• **WHAT THE EXERCISE ASKS**
Please copy every line of text for each of the items below, word for word and in the same order. Leave the pictures out.

>>>

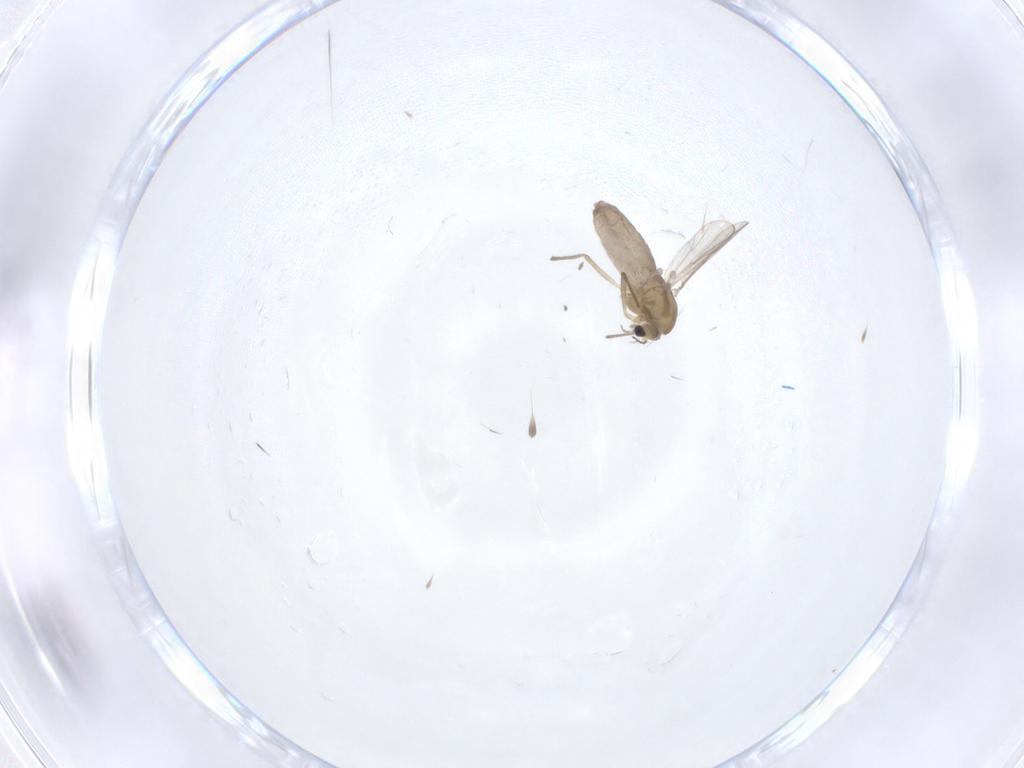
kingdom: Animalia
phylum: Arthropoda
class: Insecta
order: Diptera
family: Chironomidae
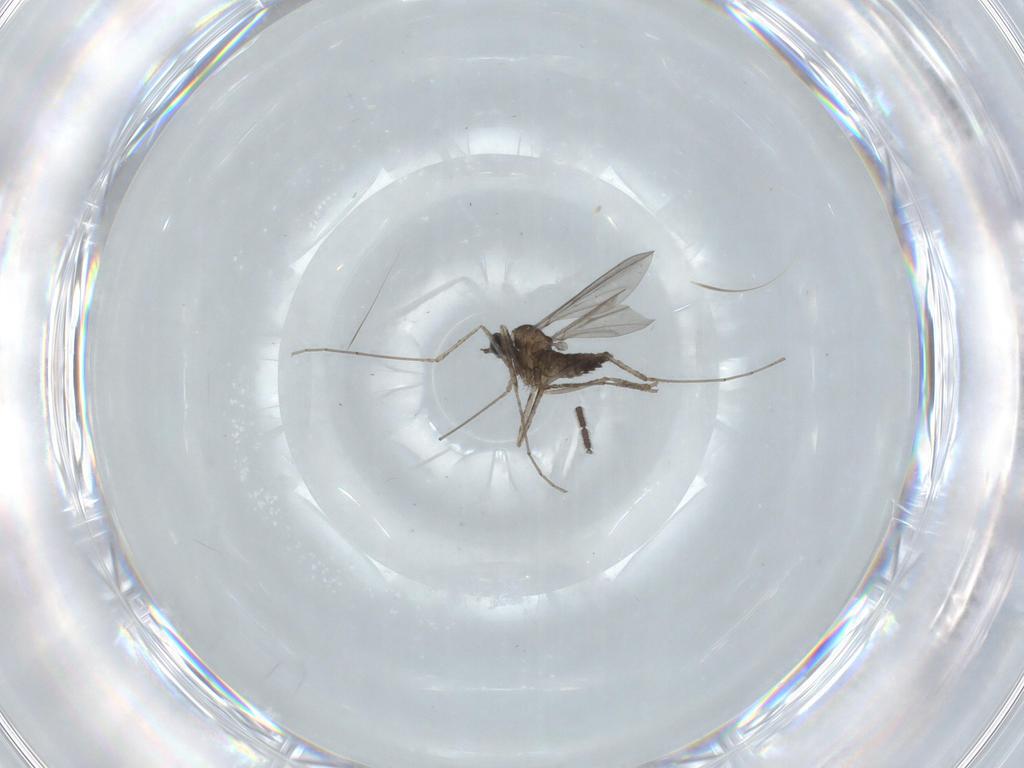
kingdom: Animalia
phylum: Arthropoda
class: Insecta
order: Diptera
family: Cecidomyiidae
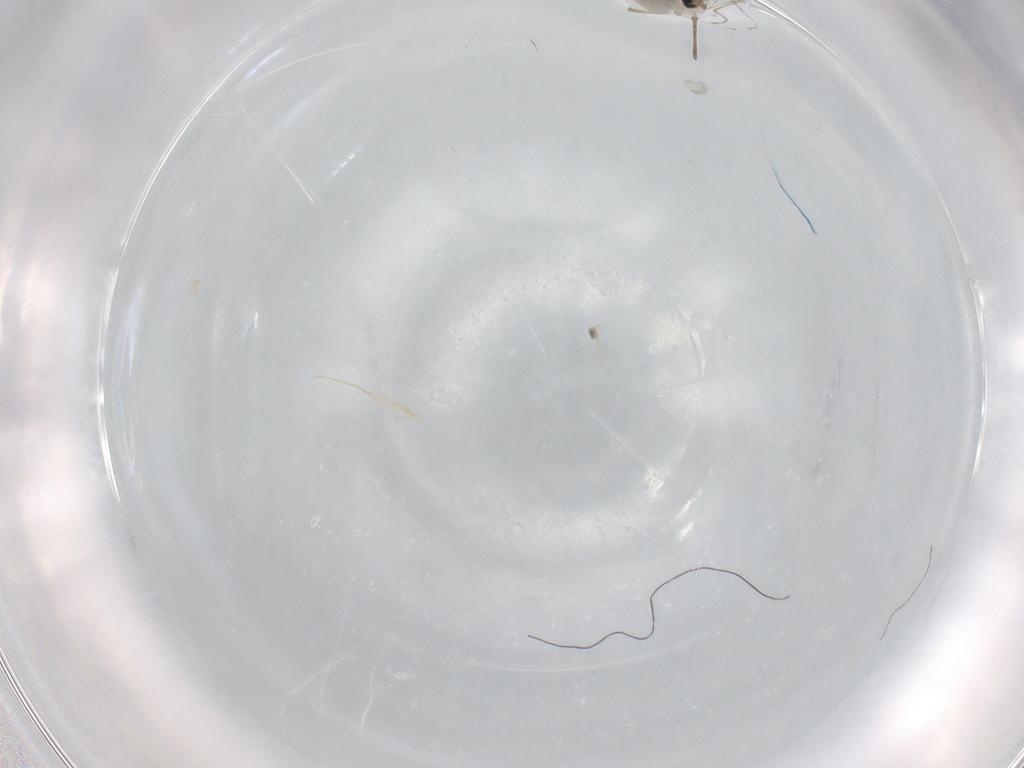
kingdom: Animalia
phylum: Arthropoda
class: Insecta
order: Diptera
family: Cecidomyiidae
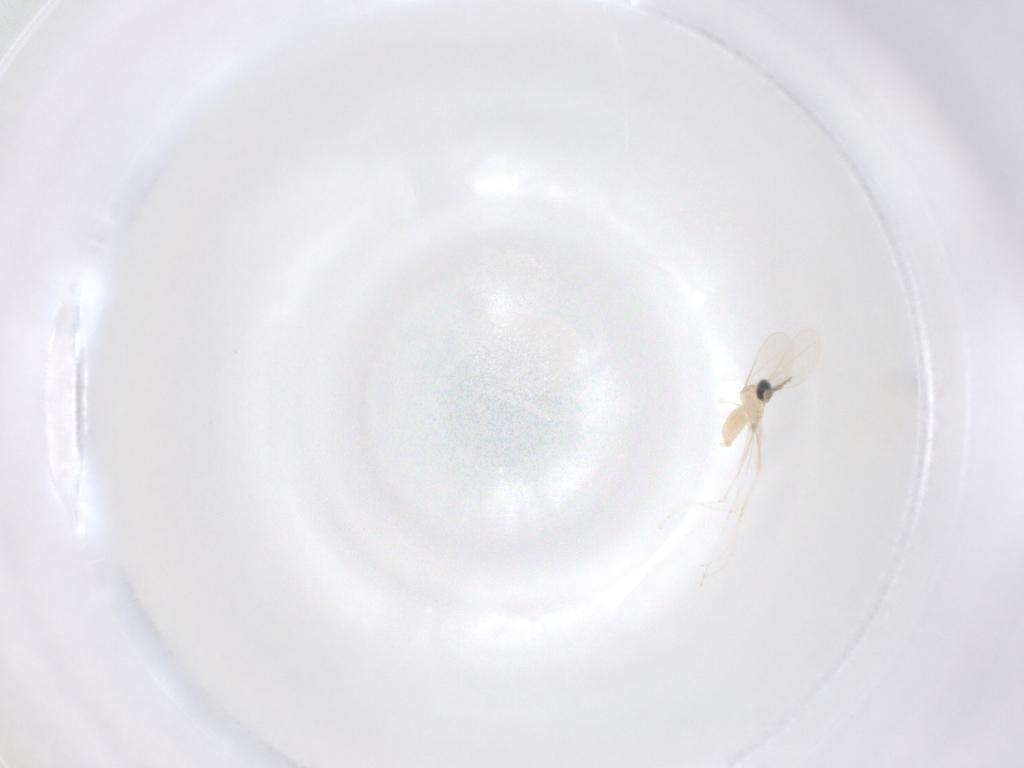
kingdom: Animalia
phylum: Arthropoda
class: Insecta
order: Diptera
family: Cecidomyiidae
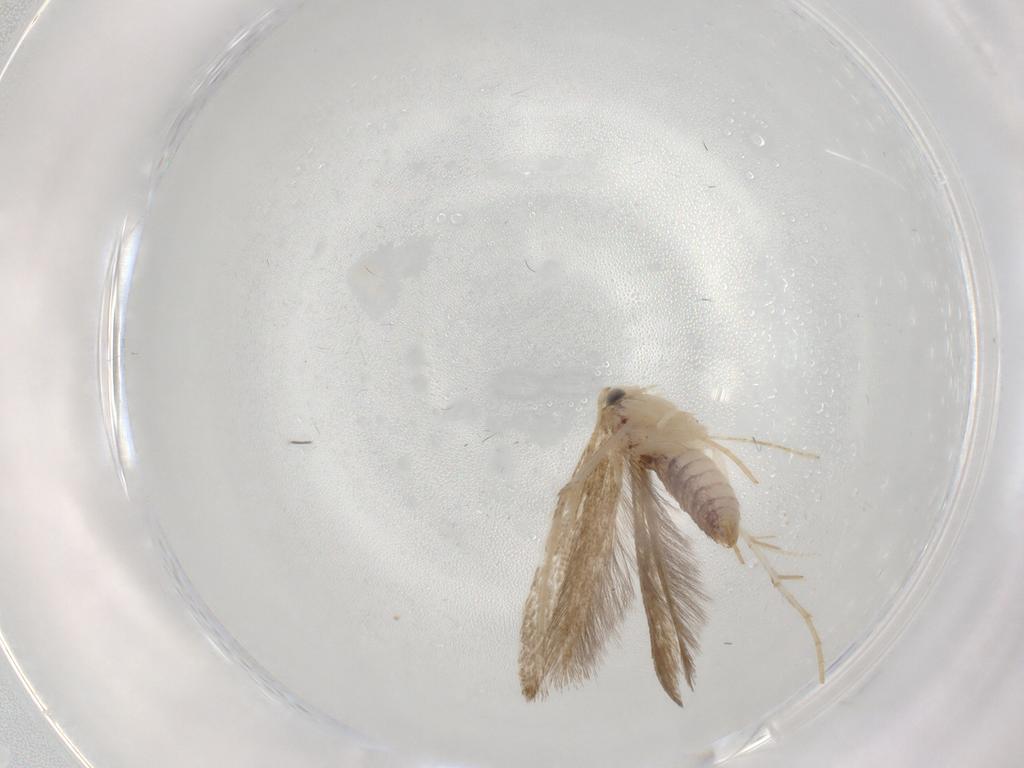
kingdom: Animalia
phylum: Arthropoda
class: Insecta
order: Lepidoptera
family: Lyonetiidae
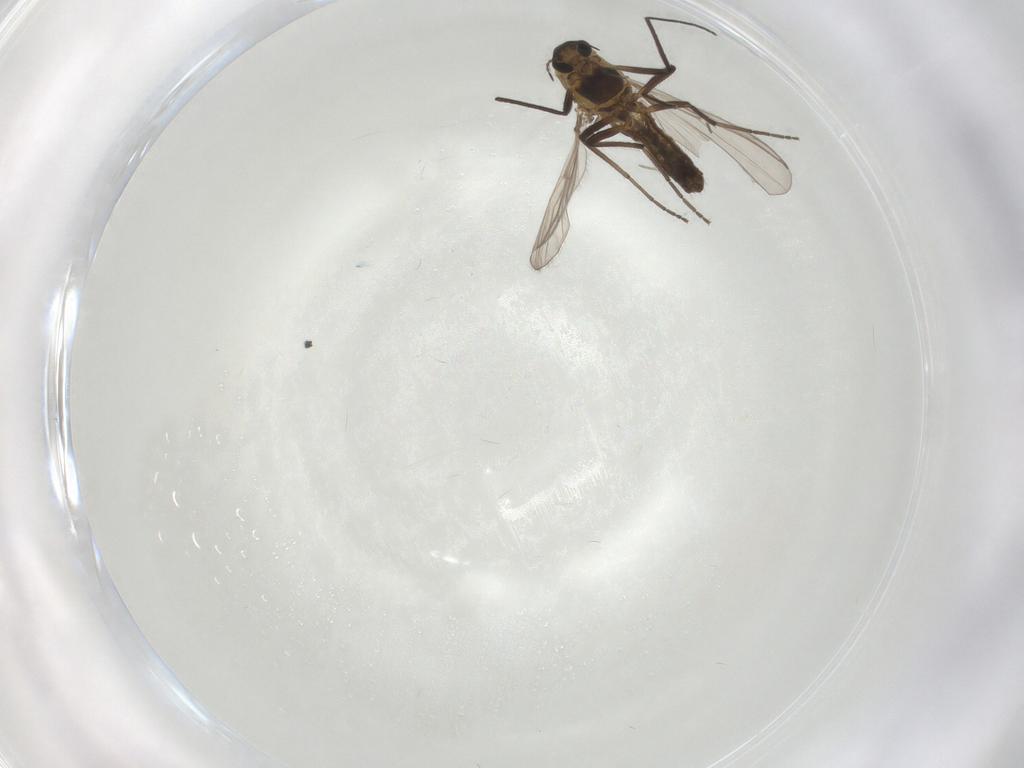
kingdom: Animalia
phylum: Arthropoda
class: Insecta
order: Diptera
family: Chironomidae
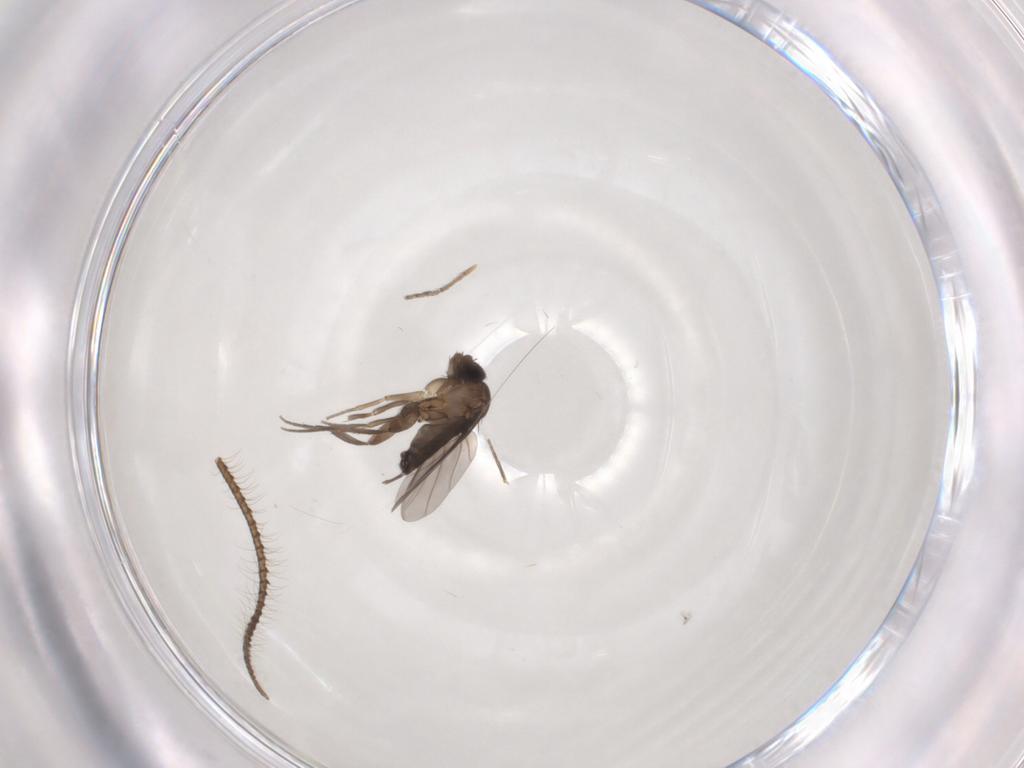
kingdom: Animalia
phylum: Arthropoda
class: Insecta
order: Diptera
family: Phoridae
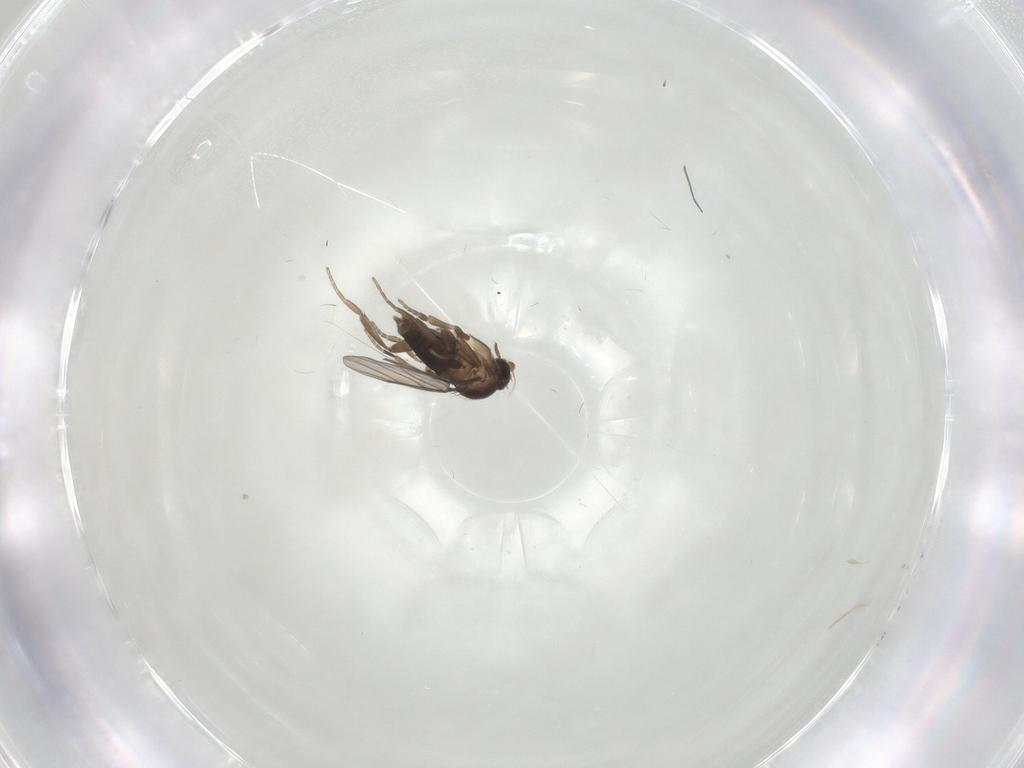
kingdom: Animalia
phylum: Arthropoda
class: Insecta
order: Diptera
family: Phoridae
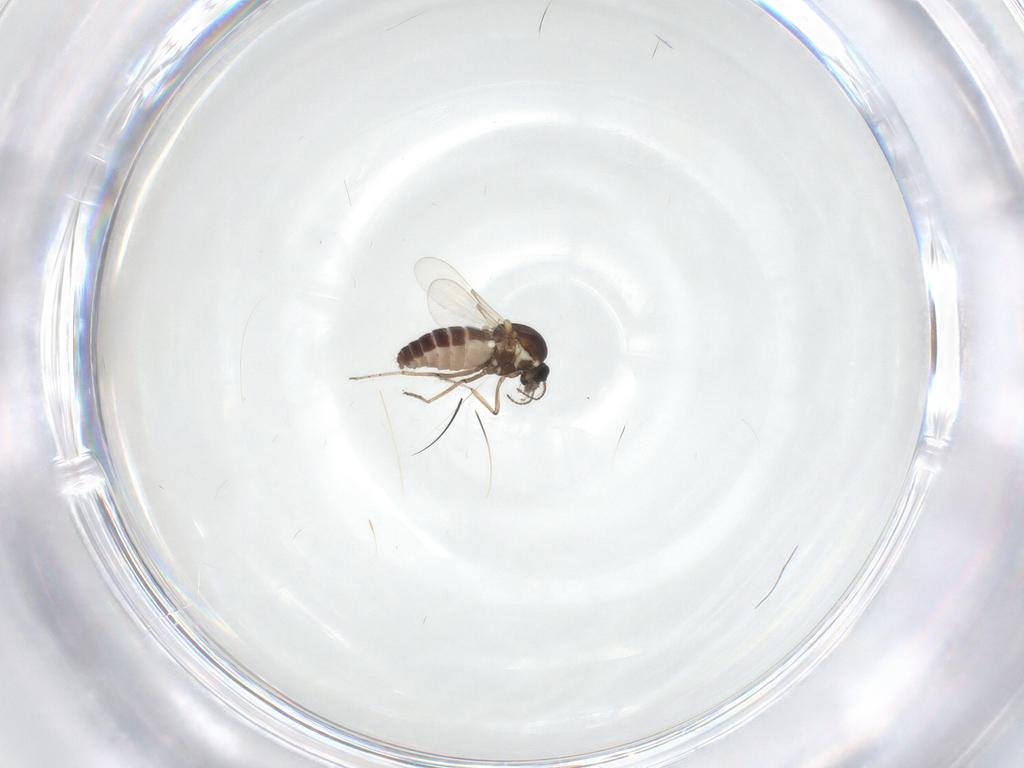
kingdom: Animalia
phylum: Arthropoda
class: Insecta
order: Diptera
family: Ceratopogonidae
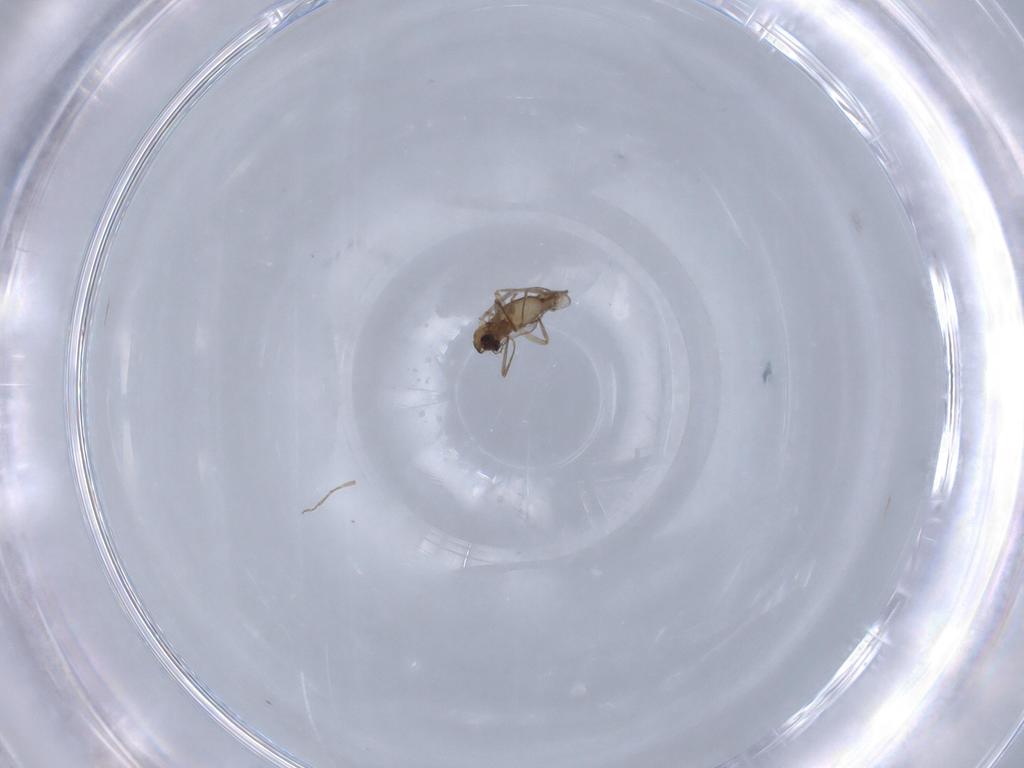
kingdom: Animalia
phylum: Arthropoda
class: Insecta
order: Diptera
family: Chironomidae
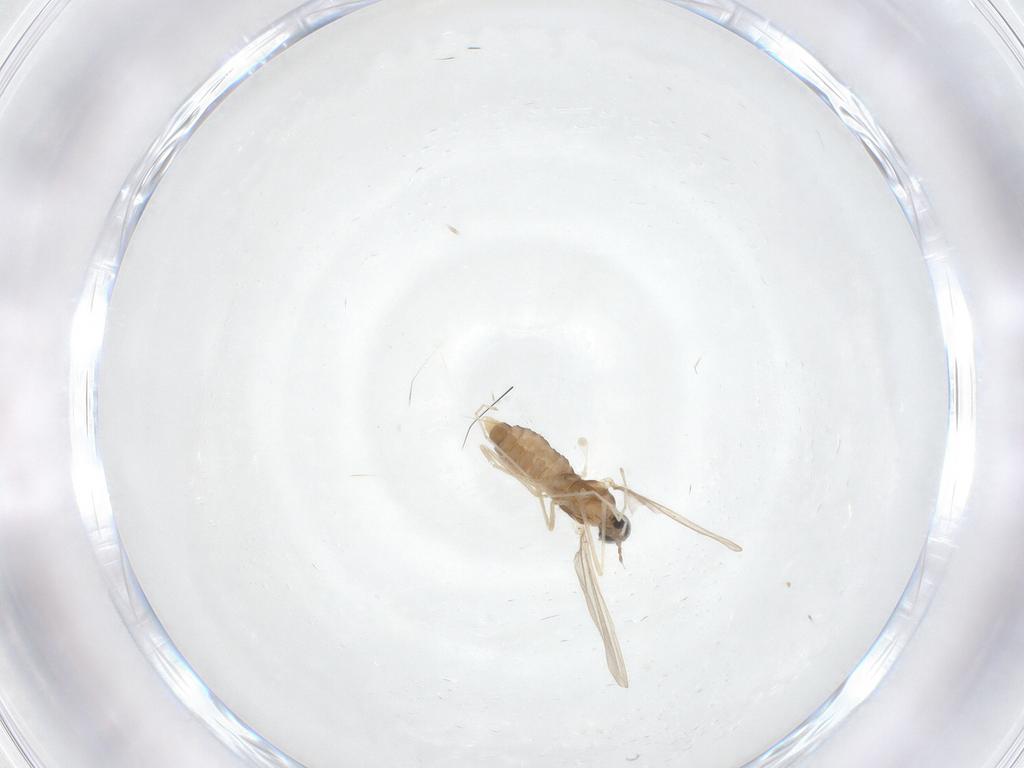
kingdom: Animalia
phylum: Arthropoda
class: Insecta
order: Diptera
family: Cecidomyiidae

<<<

• **SOLUTION TO THE EXERCISE**
kingdom: Animalia
phylum: Arthropoda
class: Insecta
order: Diptera
family: Chironomidae
kingdom: Animalia
phylum: Arthropoda
class: Insecta
order: Diptera
family: Cecidomyiidae
kingdom: Animalia
phylum: Arthropoda
class: Insecta
order: Diptera
family: Cecidomyiidae
kingdom: Animalia
phylum: Arthropoda
class: Insecta
order: Diptera
family: Cecidomyiidae
kingdom: Animalia
phylum: Arthropoda
class: Insecta
order: Lepidoptera
family: Lyonetiidae
kingdom: Animalia
phylum: Arthropoda
class: Insecta
order: Diptera
family: Chironomidae
kingdom: Animalia
phylum: Arthropoda
class: Insecta
order: Diptera
family: Phoridae
kingdom: Animalia
phylum: Arthropoda
class: Insecta
order: Diptera
family: Phoridae
kingdom: Animalia
phylum: Arthropoda
class: Insecta
order: Diptera
family: Ceratopogonidae
kingdom: Animalia
phylum: Arthropoda
class: Insecta
order: Diptera
family: Chironomidae
kingdom: Animalia
phylum: Arthropoda
class: Insecta
order: Diptera
family: Cecidomyiidae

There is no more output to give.